§ Documento de origem
···

Ao final de 2013 escrevi
um artigo em que analisava os três primeiros anos do governo Dilma. Neste texto
levantei a hipótese de que haveria mais um ano para se tentar reverter os
retrocessos na política ambiental do País. Chegamos a mais uma semana mundial
de meio ambiente e como é de praxe, aos que não caem na tentação fácil de
comemorar sem refletir, fazemos aqui um breve balanço.
- Código florestal: As
instituições do Observatório do Código Florestal
(www.observatorioflorestal.org.br) avaliam que a nova lei, agora com o tardio
decreto regulamentador e o Cadastro Ambiental Rural em suposta operação, ainda
carece de infra-estrutura humana e financeira em escala para sua viabilização.

···

§ Registros fornecidos
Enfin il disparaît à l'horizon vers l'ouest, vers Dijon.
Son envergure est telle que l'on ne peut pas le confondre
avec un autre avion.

···

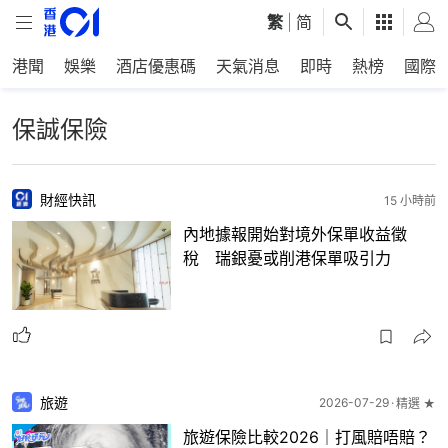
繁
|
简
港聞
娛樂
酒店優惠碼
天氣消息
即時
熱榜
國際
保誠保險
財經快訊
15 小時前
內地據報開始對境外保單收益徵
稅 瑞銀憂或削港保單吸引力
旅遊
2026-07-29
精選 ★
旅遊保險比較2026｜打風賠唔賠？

···

§ Exercícios a realizar
• 1. De acordo com o texto sobre a política ambiental, quando foi escrito o artigo que analisava os três primeiros anos do governo Dilma?
• 2. Com base no texto sobre a política ambiental, explique por que as instituições do Observatório do Código Florestal consideram que a nova lei ainda não se viabilizou.
• 3. Redija a continuação do texto sobre a política ambiental a partir de sua última frase.

§ Respostas por tarefa
• 1. Ao final de 2013.

• 2. Segundo essas instituições, mesmo com o decreto regulamentador, descrito como tardio, e com o Cadastro Ambiental Rural em suposta operação, a nova lei ainda carece de infraestrutura humana e financeira em escala para sua viabilização.

• 3.
Depois de dois anos da entrada em vigor da Lei, os estados ainda não se prepararam,
aguardando a regulamentação federal que saiu somente mês passado. A
regulamentação aprovada prevê, além das regras para o cadastramento dos imóveis
rurais, a revisão de todos os compromissos (judiciais) já assumidos de
recuperação ambiental em todo país. Inexistem mecanismos financeiros robustos
que apoiem medidas de recuperação e conservação no meio rural. Inexiste uma
estratégia nacional clara para implementação efetiva da Nova Lei dentro dos
prazos nela previstos. Leia artigo a respeito aqui.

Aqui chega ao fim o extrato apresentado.